Bernstein's passion on the podium is perhaps the most indelible image he has left us. By evaluating Bernstein's marked conducting scores in the Philharmonic Archives and analyzing his televised performances, conductor, composer, and radio personality Bill McGlaughlin brings together the ephemeral with the workaday to understand better Bernstein's hold over the popular imagination and his remarkable rapport with musicians. Melding the flamboyant public display with the private meticulousness seen in the scores provides new insights, and confirms long-held assumptions about what Bernstein was hoping to achieve.

==Personal life==
McGlaughlin married jazz singer Karrin Allyson in 2025 after 35 years of partnership. The couple met in 1990 in Kansas City. He co-produced and assisted on most of Allyson's CDs, and also often accompanied her on the road when she toured. Beginning in 2020, they co-hosted B&K Cafe, an hour-long monthly light classical music and jazz program, with commentary, on the WWFM network.

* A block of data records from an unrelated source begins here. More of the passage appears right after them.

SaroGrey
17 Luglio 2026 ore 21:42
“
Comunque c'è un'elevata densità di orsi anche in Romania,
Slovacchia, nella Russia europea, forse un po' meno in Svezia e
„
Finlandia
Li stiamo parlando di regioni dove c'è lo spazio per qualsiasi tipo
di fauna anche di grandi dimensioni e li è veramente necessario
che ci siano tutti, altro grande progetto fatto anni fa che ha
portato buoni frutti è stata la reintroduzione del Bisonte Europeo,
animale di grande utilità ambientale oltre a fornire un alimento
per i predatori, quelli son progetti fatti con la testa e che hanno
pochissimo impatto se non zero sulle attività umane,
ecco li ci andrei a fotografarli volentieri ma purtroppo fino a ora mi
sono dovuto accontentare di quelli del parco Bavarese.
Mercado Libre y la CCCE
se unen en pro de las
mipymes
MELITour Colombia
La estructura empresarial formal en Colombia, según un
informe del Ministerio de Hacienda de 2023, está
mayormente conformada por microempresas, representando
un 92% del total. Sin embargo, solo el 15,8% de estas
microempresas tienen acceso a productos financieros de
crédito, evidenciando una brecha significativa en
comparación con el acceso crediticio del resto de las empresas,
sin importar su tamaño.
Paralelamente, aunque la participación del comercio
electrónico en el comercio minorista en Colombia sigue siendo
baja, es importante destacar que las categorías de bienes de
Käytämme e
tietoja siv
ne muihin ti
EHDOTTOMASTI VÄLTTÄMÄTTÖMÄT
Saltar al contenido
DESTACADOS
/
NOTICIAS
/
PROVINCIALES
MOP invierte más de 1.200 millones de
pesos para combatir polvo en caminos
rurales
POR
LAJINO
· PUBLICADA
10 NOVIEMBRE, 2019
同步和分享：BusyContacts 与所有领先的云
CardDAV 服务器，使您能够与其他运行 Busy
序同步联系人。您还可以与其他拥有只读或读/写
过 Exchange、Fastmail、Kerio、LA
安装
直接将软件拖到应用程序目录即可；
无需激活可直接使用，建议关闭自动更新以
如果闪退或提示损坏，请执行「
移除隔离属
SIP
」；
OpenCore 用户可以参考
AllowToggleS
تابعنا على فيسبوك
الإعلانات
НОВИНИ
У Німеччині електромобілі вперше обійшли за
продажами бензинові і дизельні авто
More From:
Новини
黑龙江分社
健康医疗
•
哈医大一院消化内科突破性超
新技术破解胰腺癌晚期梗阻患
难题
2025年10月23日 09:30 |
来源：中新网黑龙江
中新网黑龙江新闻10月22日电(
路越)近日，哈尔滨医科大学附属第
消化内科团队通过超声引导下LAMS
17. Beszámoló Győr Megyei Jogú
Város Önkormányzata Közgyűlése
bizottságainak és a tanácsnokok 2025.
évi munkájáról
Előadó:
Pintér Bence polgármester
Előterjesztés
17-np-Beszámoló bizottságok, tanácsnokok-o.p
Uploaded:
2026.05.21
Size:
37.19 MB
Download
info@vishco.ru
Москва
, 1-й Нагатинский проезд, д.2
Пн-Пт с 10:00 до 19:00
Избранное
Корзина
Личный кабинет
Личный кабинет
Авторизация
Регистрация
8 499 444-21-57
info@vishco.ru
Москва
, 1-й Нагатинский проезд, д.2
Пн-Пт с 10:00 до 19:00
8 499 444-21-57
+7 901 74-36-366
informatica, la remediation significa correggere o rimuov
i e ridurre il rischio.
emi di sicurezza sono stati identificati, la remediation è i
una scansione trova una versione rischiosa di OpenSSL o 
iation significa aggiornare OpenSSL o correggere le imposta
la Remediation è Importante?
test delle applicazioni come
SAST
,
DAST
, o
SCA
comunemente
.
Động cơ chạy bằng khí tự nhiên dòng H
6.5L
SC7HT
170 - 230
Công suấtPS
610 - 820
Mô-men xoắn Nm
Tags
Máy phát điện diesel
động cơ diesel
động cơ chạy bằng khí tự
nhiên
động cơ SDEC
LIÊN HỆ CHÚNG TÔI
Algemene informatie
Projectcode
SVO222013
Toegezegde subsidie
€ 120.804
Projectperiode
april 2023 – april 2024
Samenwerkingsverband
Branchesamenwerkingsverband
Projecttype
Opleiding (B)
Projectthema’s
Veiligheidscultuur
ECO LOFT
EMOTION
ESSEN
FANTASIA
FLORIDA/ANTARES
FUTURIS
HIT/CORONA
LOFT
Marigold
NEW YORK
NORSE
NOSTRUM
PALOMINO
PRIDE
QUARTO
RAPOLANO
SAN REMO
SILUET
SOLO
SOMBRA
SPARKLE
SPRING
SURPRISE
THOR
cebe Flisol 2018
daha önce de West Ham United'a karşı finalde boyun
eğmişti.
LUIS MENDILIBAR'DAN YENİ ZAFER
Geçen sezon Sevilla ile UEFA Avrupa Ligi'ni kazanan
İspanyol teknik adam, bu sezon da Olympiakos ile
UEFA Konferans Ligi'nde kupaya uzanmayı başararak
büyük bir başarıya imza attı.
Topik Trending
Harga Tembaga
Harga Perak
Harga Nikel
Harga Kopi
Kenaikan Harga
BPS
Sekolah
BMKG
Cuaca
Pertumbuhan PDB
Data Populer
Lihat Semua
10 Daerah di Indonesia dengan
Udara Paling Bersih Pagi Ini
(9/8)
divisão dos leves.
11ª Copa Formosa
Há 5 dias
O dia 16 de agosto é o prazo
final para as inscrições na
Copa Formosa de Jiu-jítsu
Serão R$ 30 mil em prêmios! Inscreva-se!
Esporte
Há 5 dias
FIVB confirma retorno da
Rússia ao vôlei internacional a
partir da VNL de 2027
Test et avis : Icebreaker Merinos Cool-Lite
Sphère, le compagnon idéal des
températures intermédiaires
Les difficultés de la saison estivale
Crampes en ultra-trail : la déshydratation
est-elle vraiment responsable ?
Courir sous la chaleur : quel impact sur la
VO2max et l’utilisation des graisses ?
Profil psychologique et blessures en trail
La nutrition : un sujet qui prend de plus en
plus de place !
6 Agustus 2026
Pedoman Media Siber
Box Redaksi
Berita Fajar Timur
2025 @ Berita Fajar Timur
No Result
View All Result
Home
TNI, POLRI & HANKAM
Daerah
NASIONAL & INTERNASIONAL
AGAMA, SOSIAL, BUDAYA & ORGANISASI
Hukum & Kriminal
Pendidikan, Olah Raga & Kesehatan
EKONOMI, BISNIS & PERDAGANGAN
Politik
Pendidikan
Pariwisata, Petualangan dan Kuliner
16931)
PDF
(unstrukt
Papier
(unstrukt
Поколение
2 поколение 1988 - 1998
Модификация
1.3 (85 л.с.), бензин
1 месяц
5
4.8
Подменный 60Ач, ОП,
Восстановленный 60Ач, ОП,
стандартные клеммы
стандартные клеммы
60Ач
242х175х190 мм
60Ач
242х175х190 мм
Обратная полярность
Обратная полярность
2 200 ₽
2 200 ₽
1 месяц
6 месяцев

McGlaughlin had two grown children from a former marriage. He continued to compose, and continued to do guest conducting, concert hosting and lecturing, and other classical music outreach around the country throughout his life. He died from sudden cardiac arrest on July 21, 2026, at the age of 82, at his home on Manhattan's Upper West Side.

==Awards and honors==
- 1975–1978: Exxon-Arts Conducting Endowment, with the Saint Paul Chamber Orchestra
- 1984, 1988, 1993, 1997, 1998: ASCAP Awards for Adventurous Programming (Kansas City Symphony)
- 1990 Deems Taylor Award (ASCAP) for Saint Paul Sunday
- 1990 Honorary Doctorate, Westminster College
- 1995 Peabody Award for Saint Paul Sunday
- 1997 Honorary Doctorate, Rockhurst University
- 2004 Fine Arts Radio International Lifetime Achievement Award
- 2007 Boyer Tribute Award, Temple University
- 2008 Dushkin Award, Music Institute of Chicago, for Exploring Music
- 2011 Association of Music Personnel in Public Radio, Lifetime Achievement Award

==Sources==
- Phillips, Lisa. "Classical Music's Hotai Buddha: Bill McGlaughlin". In: Public Radio: Behind the Voices. Vanguard Press, 2006. pp. 313–320.